As China’s workforce shrinks and its elderly population grows, pressure will mount to raise wages and expand the social services necessary to help that workforce manage the social and financial pressures of caring for the elderly while continuing to spend more. This pressure will translate to significantly higher fiscal expenditures for local governments, which are responsible for almost 90 percent of total government spending, and in turn will necessitate significant expansion of local governments’ ability to raise capital by means other than land sales.

All of this will take place against a backdrop of massive and, except for the past two decades in China, unprecedented urbanization. Urban growth will not be primarily in the major cities with the greatest concentrations of wealth and greatest capacity to raise capital through municipal bonds or hefty taxes on high value-added manufacturing and high-end services industries. Rather, it will be borne by the small- and medium-sized satellite cities or even very small rural townships. Most of these cities and towns are in the interior and separated by distance and often unforgiving geography from overseas markets. Their prospects as manufacturing hubs are questionable at best, and their avenues for raising capital, whether through taxes or bond sales, are more limited.

Known Unknowns

A number of variables will further shape this process.
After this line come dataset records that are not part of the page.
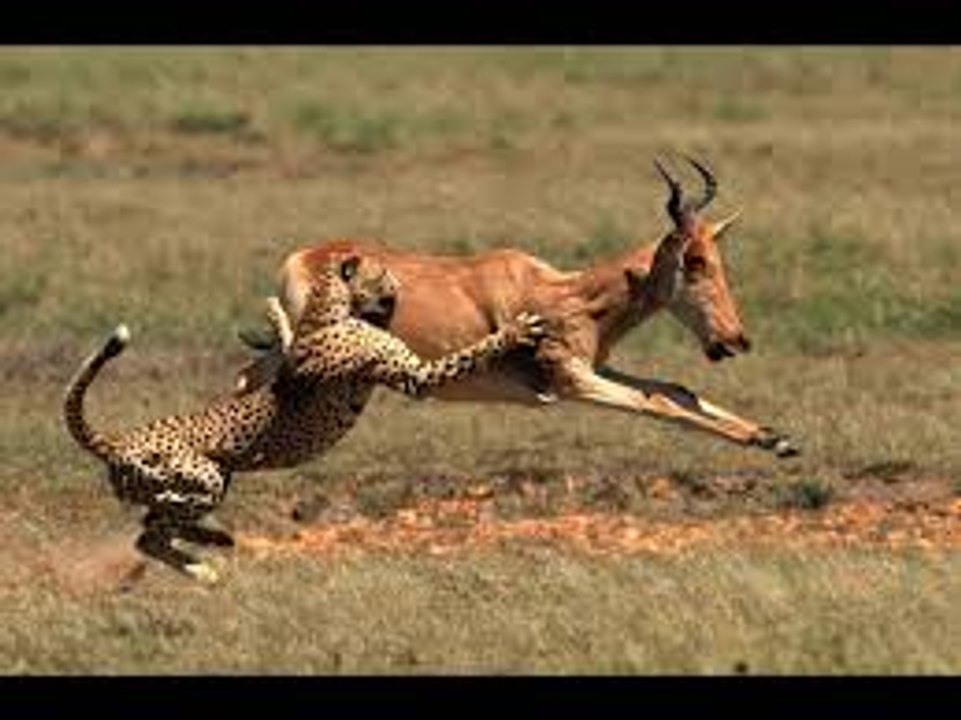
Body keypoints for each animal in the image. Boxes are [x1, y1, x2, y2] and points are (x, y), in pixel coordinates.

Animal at [237, 157, 799, 458]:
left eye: (718, 258)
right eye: (694, 261)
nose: (736, 339)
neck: (567, 293)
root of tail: (301, 258)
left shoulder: (595, 366)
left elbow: (677, 389)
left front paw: (774, 438)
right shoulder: (568, 382)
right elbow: (654, 402)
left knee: (247, 377)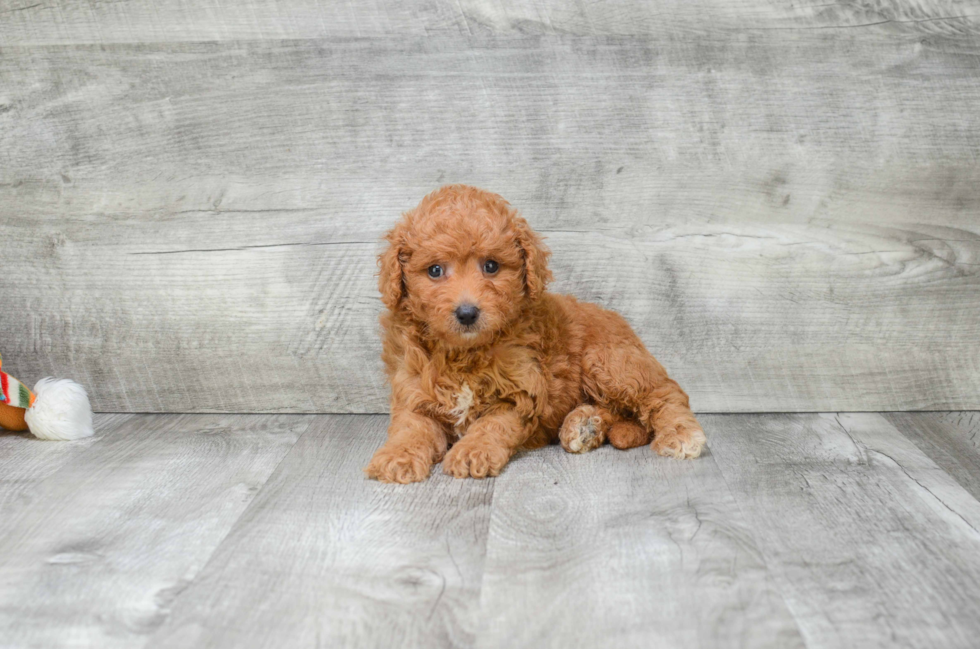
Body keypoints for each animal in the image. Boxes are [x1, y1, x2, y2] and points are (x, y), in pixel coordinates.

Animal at [364, 182, 700, 480]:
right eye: (435, 270)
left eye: (491, 266)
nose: (467, 313)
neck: (465, 354)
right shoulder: (414, 390)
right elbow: (411, 427)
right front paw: (397, 456)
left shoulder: (519, 394)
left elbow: (492, 425)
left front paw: (472, 452)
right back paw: (585, 426)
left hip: (609, 363)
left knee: (665, 392)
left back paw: (681, 434)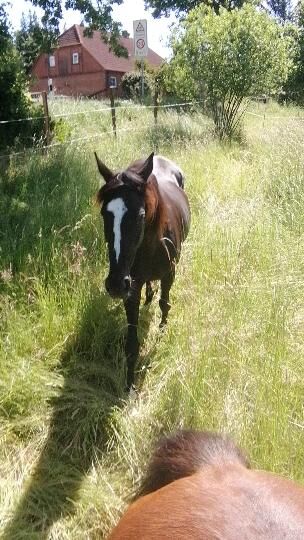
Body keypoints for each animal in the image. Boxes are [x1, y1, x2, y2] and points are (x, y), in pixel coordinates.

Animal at [95, 152, 190, 388]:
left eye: (140, 215)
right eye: (104, 214)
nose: (115, 284)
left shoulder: (169, 274)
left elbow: (165, 304)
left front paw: (162, 331)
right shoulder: (131, 287)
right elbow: (131, 344)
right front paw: (129, 384)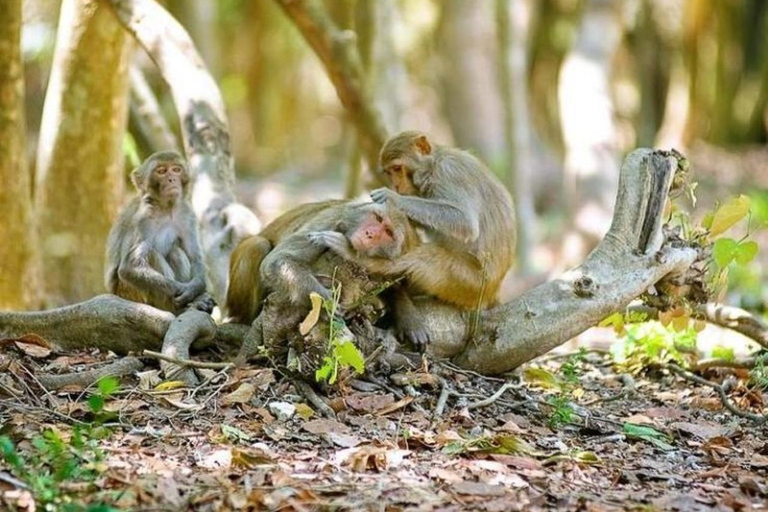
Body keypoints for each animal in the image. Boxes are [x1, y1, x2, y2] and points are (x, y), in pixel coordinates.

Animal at [103, 150, 213, 314]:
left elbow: (195, 258)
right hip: (131, 293)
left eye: (176, 169)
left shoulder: (186, 214)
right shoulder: (143, 218)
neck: (166, 209)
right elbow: (130, 267)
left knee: (175, 252)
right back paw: (180, 307)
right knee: (151, 253)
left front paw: (193, 289)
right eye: (161, 171)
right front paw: (184, 291)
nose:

Some, such as the progress and direction of agricultural modernization, could aggravate the challenges and constraints facing China’s plan to urbanize small- and medium-sized cities. For example, if the Chinese government’s vision for agricultural modernization involves clearing large tracts of land for use in industrial-scale agriculture in existing agricultural basins, the local governments that absorb the farming populations could find themselves caring for the parents and children of migrant laborers previously left behind to tend the now-defunct family farm. (With the exception of Jiangsu, the provinces with the top five dependent-to-working population ratios are inland.) Urbanization that results in the transfer of unproductive demographic groups to small- and medium-sized cities will only add to those local governments’ financial, fiscal and social burdens.

Other factors could mitigate the financial and fiscal constraints on local governments in small- and medium-sized cities. A notable example is rural land reform, which aims to strengthen rural land ownership rights, thus giving rural landholders means to generate capital while giving local governments a new market with which to trade and generate revenues. However, rural land reform faces numerous complications, not least of which is the potential tension between expanding rural land markets and the government’s imperative to maintain a base level of arable land. How exactly rural land reform plays out in context of broader urbanization and agricultural modernization efforts without infringing on Beijing’s goals for either is unclear.

There is the more distant problem that rapid urbanization over the next 15 years will most likely exacerbate current demographic trends. As more people move from the countryside to cities, China’s fertility rate will likely decline further, leaving future generations of Chinese urbanites even more constrained in their efforts to care for elderly and child populations and remain active consumers than those coming of age in the 2020s.

Finally, there is the question of how the Chinese government will manage the social stresses created by decades of uneven demographic growth between male and female populations driven at least in part by the one-child policy in its early years. In the next decade, this imbalance will come to a head as tens of millions of Chinese men, especially from rural regions where male children have traditionally been prized above female, come of age with little to no prospect for finding partners and forming families. This demographic will be of particular concern for Beijing as the low value-added manufacturing and construction industries best suited to absorb it decline further.

“Urbanization and Demographics Could Skew China’s Economic Rebalancing is republished with permission of Stratfor.”